Penne, ieri alle 14 la prima campanella per gli alunni delle medie spostati alla Paratore Assenti i ragazzi che hanno difficoltà di trasporto e numerosi diversamente abili

PENNE. I ragazzi della scuola media Mario Giardini sono tornati in classe, ieri. La campanella d'ingresso è suonata alle 14, poco dopo la fine delle lezioni a cui hanno partecipato, in mattinata, gli studenti della scuola Paratore. Ma questa organizzazione, legata allo spostamento degli alunni dell'istituto Giardini nelle aule della Paratore, ha mostrato i suoi limiti, in primo luogo per i problemi legati al trasporto.

Tutto è nato dalla decisione dell'amministrazione comunale di sgomberare l'edificio scolastico Giardini di via Caselli ma da qualche giorno anche la tenuta del complesso scolastico Paratore ha iniziato a vacillare e i vigili del fuoco hanno interdetto sette classi, cioè tutte quelle destinate alle medie della Giardini. Per circa cento alunni è stato necessario, quindi, far ricorso a uno strano turno scolastico, iniziato ieri. Le cinque classi di prima e seconda media hanno praticamente disertato le lezioni e c’erano una decina di studenti, mentre le due classi di terza media hanno preso parte all’attività didattica. I problemi più grandi sono avvertiti dai ragazzi diversamente abili e da quelli che hanno bisogno di una didattica personalizzata. La loro attenzione non è massima, nel pomeriggio, e per questo la maggior parte di questi ragazzi non ha preso parte alle lezioni pomeridiane e sembra assai difficile che possano farlo nei prossimi giorni.
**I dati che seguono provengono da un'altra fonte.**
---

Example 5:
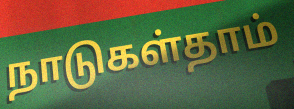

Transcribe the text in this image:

«Così a molti ragazzi che hanno problemi sarà negato il diritto allo studio», ha commentato a questo proposito il professor Emiliano Faraone parlando dell’accaduto.

Un altro problema rilevante è legato al trasporto, nonostante la messa a disposizione dei pulmini da parte dell'amministrazione comunale. Alcuni giovani, soprattutto quelli che abitano nelle contrade più distanti dal centro urbano di Penne, sono costretti a tornare a casa non prima delle 20. Un orario scomodo, soprattutto se si tiene conto dell'età degli studenti. Le lezioni pomeridiane promosse dall'amministrazione comunale, che non dovrebbero durare più di tre o quattro settimane, hanno creato disagio anche a tutti quegli allievi che, normalmente, frequentano attività sportive e ricreative: dal calcio al volley, dal nuoto al tennis, dal karatè alla danza e al basket. I giovani che frequentano le medie alla Giardini, dovranno rinunciare anche alle attività sportive del tempo libero, e non solo alla loro scuola e alle lezioni mattutine.

Il comitato "Giardini nel cuore", intanto, ha programmato un maxi corteo di protesta per martedì prossimo, che dovrebbe concludersi nella sala polivalente di piazza Luca da Penne con un dibattito.